A series of experiments done to split a polygon into two parts, based on a parameter p(0 < p < 1>), such that the common area or the cavity a polygons form are split in the ratio p:1-p.
This problem often comes up when two nearby station boundaries in a supply chain are to be drawn/merged/edited, without a lot of manual efforts.
These two polygons say A(red) and B(yellow) have intersections and cavity between them. The goal is to split these parts into two parts with area ratio p.
With ratio 0.5, (to split the areas into equal halves), this should be the result.

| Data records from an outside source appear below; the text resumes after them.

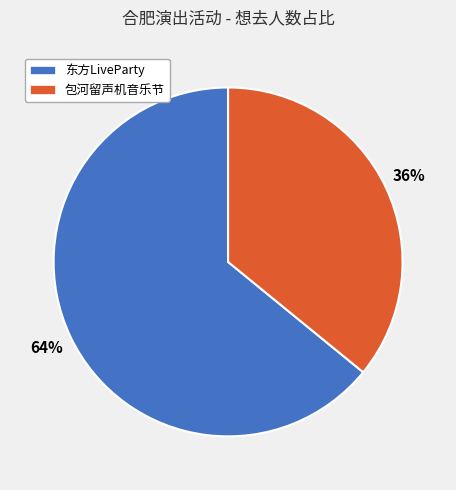

To the nearest percent, what is the average slice percentage?

50%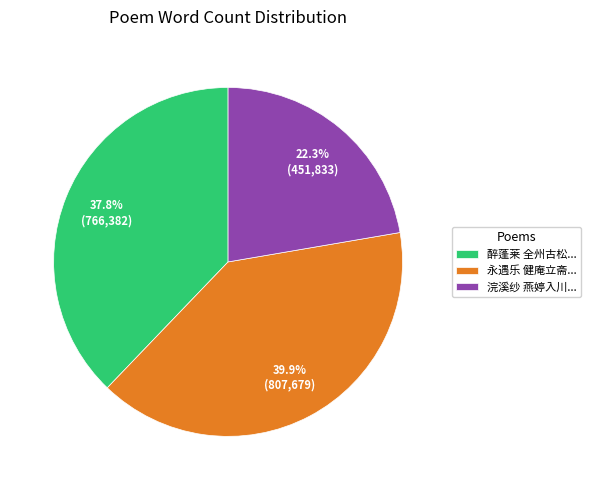

Do 浣溪纱 燕婷入川... and 醉蓬莱 全州古松... together represent more than half of the pie?

Yes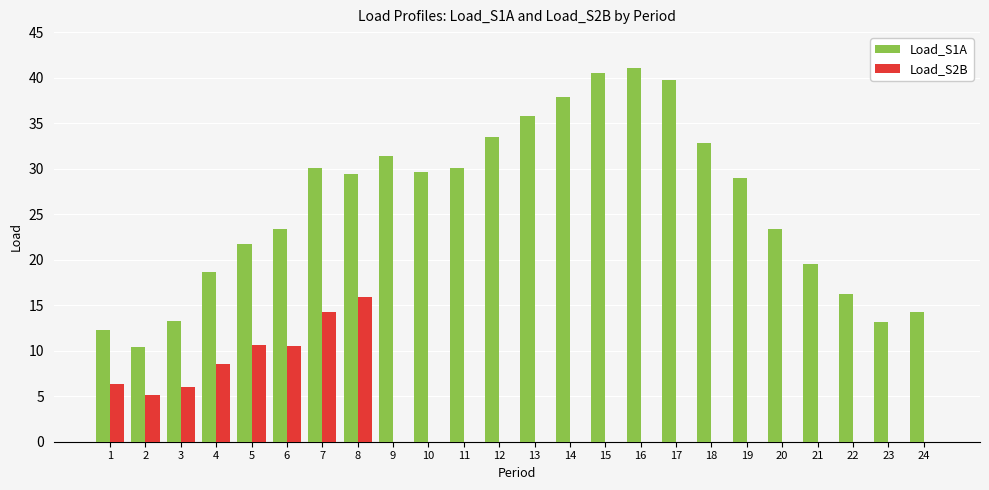

Which series has the largest total across all categories?

Load_S1A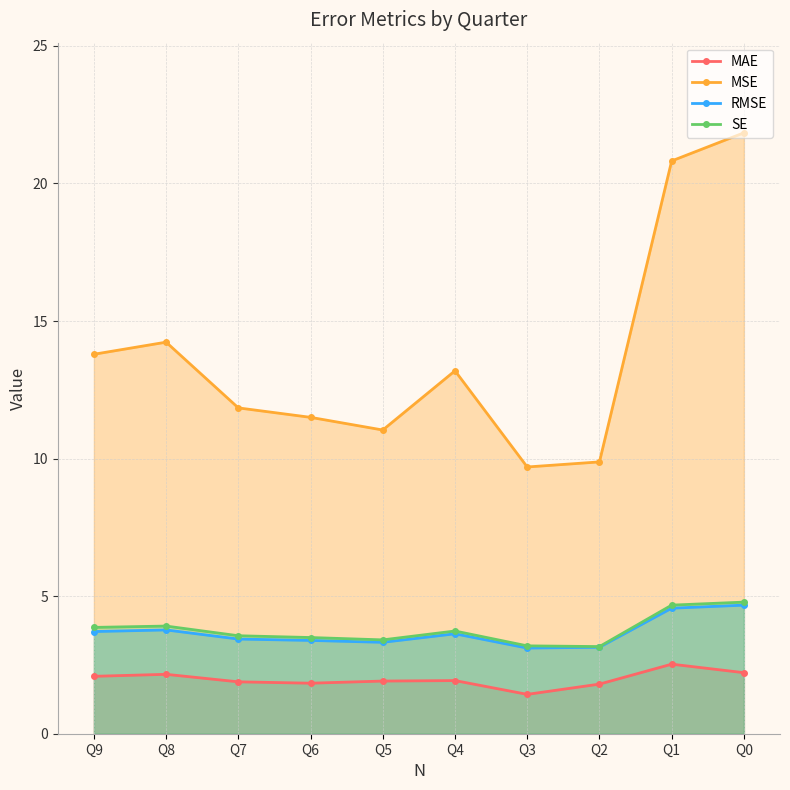

True or false: MAE and MSE cross at least once.

False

- Since this problem can be made more generic in a way that the area in between two polygons can be split very smartly if someone considers parameters associated with each grain(points with finite areas within a polygon), like say affluence index of that grain, dividing the polygon into grids is the way to go. This problem can be modelled best as Voronoi Diagrams.
- As seen in the earlier commits, the intersecting and cavity areas were identified using common geometric operations like union,intersection,hulls. The area was divided into grids manually and nearest distance from this point was calculated from exclusive polygons (A - A∩B, B- A∩B), say d1 and d2. If
d1 > p * d2, the grain would be merged to A, else it'd be merged with B. - Since it was later understood that, there was a lot of manual effort spent on 'gridding' the area, h3 was used. This also meant, we can integrate other features like controlling size of the fine grains with different resolutions. reference
- There were further optimizations made for edge cases, for instance splitting an area into grids with h3 results in protruding shapes which have to be trimmed from A∪B. reference
Here's what the files in the HEAD commit have.
merge_polygon.py, merge_polygon.ipynb has manually created square grids acting as grain.
merge_polygon_h3.ipynb has h3 grids instead of square grids.
merge_polygon_h3_trapped.ipynb optimizes the final shape by removing outlier areas generated by h3 grids' protruding shapes.